RECORDED DATA Start Marker

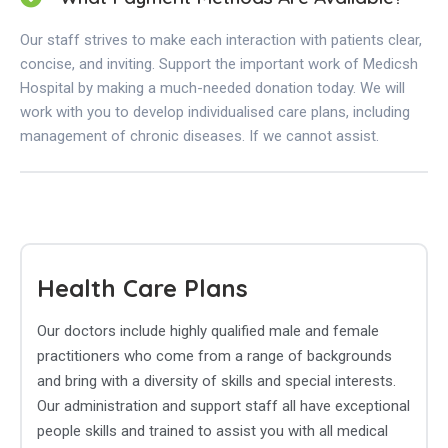
Our staff strives to make each interaction with patients clear,
concise, and inviting. Support the important work of Medicsh
Hospital by making a much-needed donation today. We will
work with you to develop individualised care plans, including
management of chronic diseases. If we cannot assist.
Health Care Plans
Our doctors include highly qualified male and female
practitioners who come from a range of backgrounds
and bring with a diversity of skills and special interests.
Our administration and support staff all have exceptional
people skills and trained to assist you with all medical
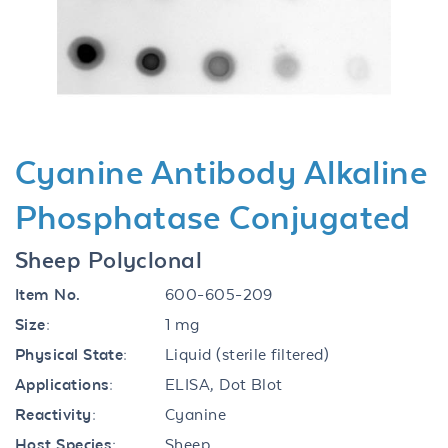
Previous
Next
Cyanine Antibody Alkaline
Phosphatase Conjugated
Sheep Polyclonal
Item No.
600-605-209
Size:
1 mg
Physical State:
Liquid (sterile filtered)
Applications:
ELISA, Dot Blot
Reactivity:
Cyanine
Host Species:
Sheep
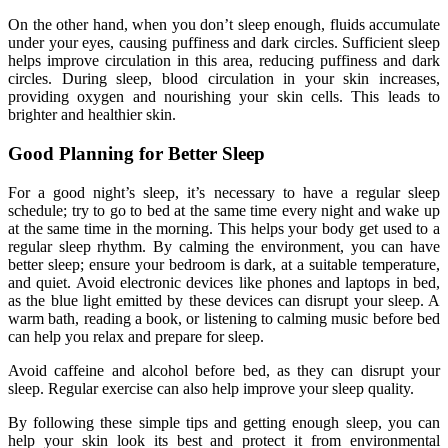
On the other hand, when you don’t sleep enough, fluids accumulate
under your eyes, causing puffiness and dark circles. Sufficient sleep
helps improve circulation in this area, reducing puffiness and dark
circles. During sleep, blood circulation in your skin increases,
providing oxygen and nourishing your skin cells. This leads to
brighter and healthier skin.
Good Planning for Better Sleep
For a good night’s sleep, it’s necessary to have a regular sleep
schedule; try to go to bed at the same time every night and wake up
at the same time in the morning. This helps your body get used to a
regular sleep rhythm. By calming the environment, you can have
better sleep; ensure your bedroom is dark, at a suitable temperature,
and quiet. Avoid electronic devices like phones and laptops in bed,
as the blue light emitted by these devices can disrupt your sleep. A
warm bath, reading a book, or listening to calming music before bed
can help you relax and prepare for sleep.
Avoid caffeine and alcohol before bed, as they can disrupt your
sleep. Regular exercise can also help improve your sleep quality.
By following these simple tips and getting enough sleep, you can
help your skin look its best and protect it from environmental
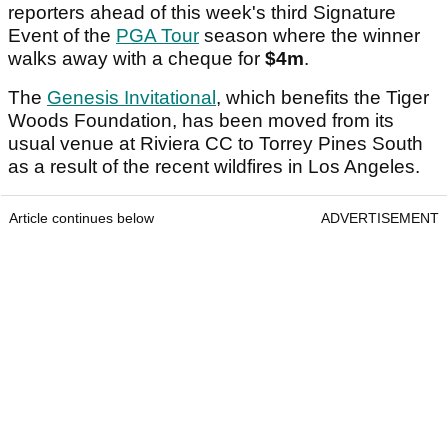
reporters ahead of this week's third Signature
Event of the
PGA Tour
season where the winner
walks away with a cheque for
$4m
.
The
Genesis Invitational
, which benefits the Tiger
Woods Foundation, has been moved from its
usual venue at Riviera CC to Torrey Pines South
as a result of the recent wildfires in Los Angeles.
Article continues below
ADVERTISEMENT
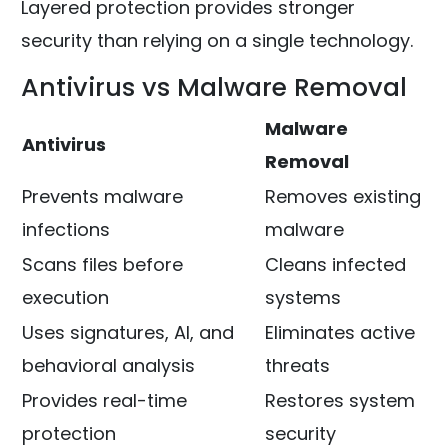
Layered protection provides stronger
security than relying on a single technology.
Antivirus vs Malware Removal
Malware
Antivirus
Removal
Prevents malware
Removes existing
infections
malware
Scans files before
Cleans infected
execution
systems
Uses signatures, AI, and
Eliminates active
behavioral analysis
threats
Provides real-time
Restores system
protection
security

RECORDED DATA End Marker

TASK ITEM: Every entry, exactly as written: transcribe it, passing over any pictures.

WRITTEN ANSWER:
Our staff strives to make each interaction with patients clear,
concise, and inviting. Support the important work of Medicsh
Hospital by making a much-needed donation today. We will
work with you to develop individualised care plans, including
management of chronic diseases. If we cannot assist.
Health Care Plans
Our doctors include highly qualified male and female
practitioners who come from a range of backgrounds
and bring with a diversity of skills and special interests.
Our administration and support staff all have exceptional
people skills and trained to assist you with all medical
Previous
Next
Cyanine Antibody Alkaline
Phosphatase Conjugated
Sheep Polyclonal
Item No.
600-605-209
Size:
1 mg
Physical State:
Liquid (sterile filtered)
Applications:
ELISA, Dot Blot
Reactivity:
Cyanine
Host Species:
Sheep
On the other hand, when you don’t sleep enough, fluids accumulate
under your eyes, causing puffiness and dark circles. Sufficient sleep
helps improve circulation in this area, reducing puffiness and dark
circles. During sleep, blood circulation in your skin increases,
providing oxygen and nourishing your skin cells. This leads to
brighter and healthier skin.
Good Planning for Better Sleep
For a good night’s sleep, it’s necessary to have a regular sleep
schedule; try to go to bed at the same time every night and wake up
at the same time in the morning. This helps your body get used to a
regular sleep rhythm. By calming the environment, you can have
better sleep; ensure your bedroom is dark, at a suitable temperature,
and quiet. Avoid electronic devices like phones and laptops in bed,
as the blue light emitted by these devices can disrupt your sleep. A
warm bath, reading a book, or listening to calming music before bed
can help you relax and prepare for sleep.
Avoid caffeine and alcohol before bed, as they can disrupt your
sleep. Regular exercise can also help improve your sleep quality.
By following these simple tips and getting enough sleep, you can
help your skin look its best and protect it from environmental
reporters ahead of this week's third Signature
Event of the
PGA Tour
season where the winner
walks away with a cheque for
$4m
.
The
Genesis Invitational
, which benefits the Tiger
Woods Foundation, has been moved from its
usual venue at Riviera CC to Torrey Pines South
as a result of the recent wildfires in Los Angeles.
Article continues below
ADVERTISEMENT
Layered protection provides stronger
security than relying on a single technology.
Antivirus vs Malware Removal
Malware
Antivirus
Removal
Prevents malware
Removes existing
infections
malware
Scans files before
Cleans infected
execution
systems
Uses signatures, AI, and
Eliminates active
behavioral analysis
threats
Provides real-time
Restores system
protection
security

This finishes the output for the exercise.